If you're not the first user, don't even pursue it
Sharath retired Bluey when he realized he wasn't using it himself. The validation filter: if the builder isn't the first customer of the solution, the project shouldn't be pursued. Two weeks after shipping v1, check the usage log — if you aren't a weekly user without willpower, treat it as a kill candidate, not a marketing problem.
“you have to be perfect to learn that Perfection is a not the right way I used to be like very very very minic about like let's do this in the right way and spend a lot of time tinkering not shipping so I learned the hard way by failing and taking the shot hitting the rock bottom”
Pursue perfection once so you can permanently abandon it
Counterintuitive: try being a perfectionist long enough to hit rock bottom from it. Sharath spent years tinkering instead of shipping, and only after failing that way did he internalize that putting incomplete work out — typos, grammar mistakes, amateur tweets — is the actual path. The rules come first; the jazz comes after step 10.
“many people they realize because they view you know the Danny mirandas of the world thinking about hey these this guy shipped 400 plus episodes let me actually do another podcast and I'm I okay I can't do that because it's not matching so you you should not compare Your Step Zero to someone else's step 10 that's ridiculous”
Don't compare your step zero to someone else's step ten
When launching anything new, don't benchmark the first attempt against a veteran's polished output. Sharath's own podcast started as single-take recordings with no intro; the jazz (intros, editing, producers) got added incrementally.

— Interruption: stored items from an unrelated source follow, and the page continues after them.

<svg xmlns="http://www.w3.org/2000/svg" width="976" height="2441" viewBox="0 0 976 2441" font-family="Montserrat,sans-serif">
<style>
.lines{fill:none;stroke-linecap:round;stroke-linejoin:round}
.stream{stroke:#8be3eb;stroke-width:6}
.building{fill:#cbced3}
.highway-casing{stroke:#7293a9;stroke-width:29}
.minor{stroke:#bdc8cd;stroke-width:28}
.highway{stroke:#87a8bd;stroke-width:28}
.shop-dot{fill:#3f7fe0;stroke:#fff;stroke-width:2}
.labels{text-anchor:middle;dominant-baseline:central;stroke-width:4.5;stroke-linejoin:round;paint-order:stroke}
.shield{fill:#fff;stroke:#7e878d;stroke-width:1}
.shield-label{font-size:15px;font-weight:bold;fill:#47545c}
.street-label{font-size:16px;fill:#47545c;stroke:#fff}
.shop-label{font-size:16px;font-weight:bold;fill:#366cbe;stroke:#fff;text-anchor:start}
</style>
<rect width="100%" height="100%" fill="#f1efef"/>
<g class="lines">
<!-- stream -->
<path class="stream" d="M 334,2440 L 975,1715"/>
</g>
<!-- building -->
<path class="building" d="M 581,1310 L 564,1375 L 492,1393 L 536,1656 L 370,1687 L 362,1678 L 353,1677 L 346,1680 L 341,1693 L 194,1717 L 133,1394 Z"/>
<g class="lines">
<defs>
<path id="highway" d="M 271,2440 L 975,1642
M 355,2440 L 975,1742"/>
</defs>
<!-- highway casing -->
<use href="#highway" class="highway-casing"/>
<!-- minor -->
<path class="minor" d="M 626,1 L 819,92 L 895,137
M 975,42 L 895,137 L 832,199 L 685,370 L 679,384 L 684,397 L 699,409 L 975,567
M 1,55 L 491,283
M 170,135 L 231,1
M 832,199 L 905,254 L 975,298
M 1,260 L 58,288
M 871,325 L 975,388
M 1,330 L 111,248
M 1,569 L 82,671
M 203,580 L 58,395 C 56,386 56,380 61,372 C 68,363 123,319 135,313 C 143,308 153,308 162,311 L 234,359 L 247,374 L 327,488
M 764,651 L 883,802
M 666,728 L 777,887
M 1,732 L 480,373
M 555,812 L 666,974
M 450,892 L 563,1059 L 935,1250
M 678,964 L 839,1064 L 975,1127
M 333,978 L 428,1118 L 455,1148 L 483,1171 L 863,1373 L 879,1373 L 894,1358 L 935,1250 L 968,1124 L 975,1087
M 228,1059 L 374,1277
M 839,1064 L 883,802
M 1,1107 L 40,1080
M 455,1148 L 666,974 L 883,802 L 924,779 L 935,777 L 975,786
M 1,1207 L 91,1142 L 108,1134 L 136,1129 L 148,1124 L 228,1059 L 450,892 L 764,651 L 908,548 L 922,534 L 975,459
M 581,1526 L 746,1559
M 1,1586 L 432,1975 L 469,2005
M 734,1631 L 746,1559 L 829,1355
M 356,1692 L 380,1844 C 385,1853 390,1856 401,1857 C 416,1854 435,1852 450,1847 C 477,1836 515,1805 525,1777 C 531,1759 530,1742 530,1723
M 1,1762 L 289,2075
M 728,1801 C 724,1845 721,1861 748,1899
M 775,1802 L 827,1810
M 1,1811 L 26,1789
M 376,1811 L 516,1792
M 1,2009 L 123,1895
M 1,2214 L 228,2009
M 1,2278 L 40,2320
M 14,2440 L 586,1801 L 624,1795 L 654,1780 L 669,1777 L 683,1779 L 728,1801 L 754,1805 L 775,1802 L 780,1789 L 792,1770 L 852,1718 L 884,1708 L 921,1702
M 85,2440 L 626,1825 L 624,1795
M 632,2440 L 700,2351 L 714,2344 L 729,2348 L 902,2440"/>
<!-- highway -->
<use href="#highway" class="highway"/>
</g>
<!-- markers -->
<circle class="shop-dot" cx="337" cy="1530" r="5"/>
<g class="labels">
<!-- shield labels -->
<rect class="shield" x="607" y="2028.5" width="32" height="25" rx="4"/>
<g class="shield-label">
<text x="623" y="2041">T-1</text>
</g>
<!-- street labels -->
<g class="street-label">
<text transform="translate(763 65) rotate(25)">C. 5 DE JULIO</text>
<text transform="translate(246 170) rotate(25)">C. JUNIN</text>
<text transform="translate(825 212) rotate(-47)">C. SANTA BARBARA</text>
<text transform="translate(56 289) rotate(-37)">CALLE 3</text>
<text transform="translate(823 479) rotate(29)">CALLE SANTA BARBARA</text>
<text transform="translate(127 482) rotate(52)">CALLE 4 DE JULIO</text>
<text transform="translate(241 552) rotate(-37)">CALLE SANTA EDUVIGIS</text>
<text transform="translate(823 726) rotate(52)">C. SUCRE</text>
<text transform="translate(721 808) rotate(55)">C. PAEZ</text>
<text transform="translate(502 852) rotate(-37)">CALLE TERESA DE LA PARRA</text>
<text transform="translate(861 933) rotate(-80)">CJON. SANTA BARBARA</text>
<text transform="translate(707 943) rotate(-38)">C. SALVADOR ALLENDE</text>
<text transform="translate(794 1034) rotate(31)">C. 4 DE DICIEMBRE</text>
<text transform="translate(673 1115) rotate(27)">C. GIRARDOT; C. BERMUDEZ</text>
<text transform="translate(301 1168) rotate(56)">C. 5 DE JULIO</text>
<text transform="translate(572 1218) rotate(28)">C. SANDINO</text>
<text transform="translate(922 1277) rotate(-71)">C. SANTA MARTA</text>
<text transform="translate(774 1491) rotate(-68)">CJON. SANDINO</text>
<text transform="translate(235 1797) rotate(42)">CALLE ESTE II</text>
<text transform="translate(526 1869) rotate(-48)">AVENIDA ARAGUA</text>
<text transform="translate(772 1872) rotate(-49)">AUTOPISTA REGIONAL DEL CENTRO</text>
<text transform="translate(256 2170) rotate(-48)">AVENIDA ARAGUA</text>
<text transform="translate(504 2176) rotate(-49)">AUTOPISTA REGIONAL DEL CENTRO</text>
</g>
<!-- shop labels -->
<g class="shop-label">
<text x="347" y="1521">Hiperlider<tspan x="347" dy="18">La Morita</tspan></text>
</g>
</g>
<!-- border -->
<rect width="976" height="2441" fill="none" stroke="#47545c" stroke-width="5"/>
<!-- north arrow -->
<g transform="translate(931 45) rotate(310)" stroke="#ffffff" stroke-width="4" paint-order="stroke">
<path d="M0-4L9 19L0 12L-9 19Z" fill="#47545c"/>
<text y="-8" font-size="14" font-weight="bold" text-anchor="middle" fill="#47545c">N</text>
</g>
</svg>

Write your own rules for v1 so shipping stays possible.
“if you do things in public and assume that everybody wants to love you you're going to fail people like you find you and people like exactly in your mindset in your wavelength are going to embrace you”
Aim for resonance with a tight niche, not universal approval
Calibrate the public-facing voice to a specific archetype (solo founder, bootstrapper, indie maker). Stop optimizing for broad appeal — track whether the right-fit subset is engaging, and treat indifference from outsiders as a feature, not a bug. The audience that finds you on your wavelength is the one that converts.
“it's all muscle building that's it it's all like you know if I'm doing podcast that means I'm building a muscle of asking great questions I started terribly if you listen to the first episode”
Every project trains a muscle — track that, not the KPI
Sharath frames podcasts, side projects, communities, and SaaS attempts as the same underlying activity: building specific muscles — asking questions, writing, designing, public speaking. No single project has to win. For each active project, name the muscle it trains; track the muscle, not just the KPIs. When projects die, the muscles persist.
“when I feel like it's not fun anymore it's like becoming like a burden it feels like an obligation that's where you have to like stop that that that self-awareness it should be part of your DNA”
When fun becomes obligation, that's the kill signal
Sharath's shutdown framework is emotional, not metric-driven. Building Bluey was fun until it wasn't — the moment it started feeling like a burden, that was the signal to wind it down. Run a quarterly check: is this still fun, or has it become obligation? If yes, schedule the sunset within 30 days rather than letting the project rot.
“the building in public is sometimes very congested to what you do professionally try to actually be authentically sharing expressing what you're going through internally in your mind people will find very interesting about someone expressing and they get the courage to do the same thing”
Live in public, not just build in public
Most build-in-public advice focuses on ship logs and MRR screenshots. Sharath pushes further: share what's happening inside the head. Add one short, honest post per week about an internal state — a doubt, a stuck moment, an emotion behind a decision. Audience trust compounds on the human layer, not the feature layer.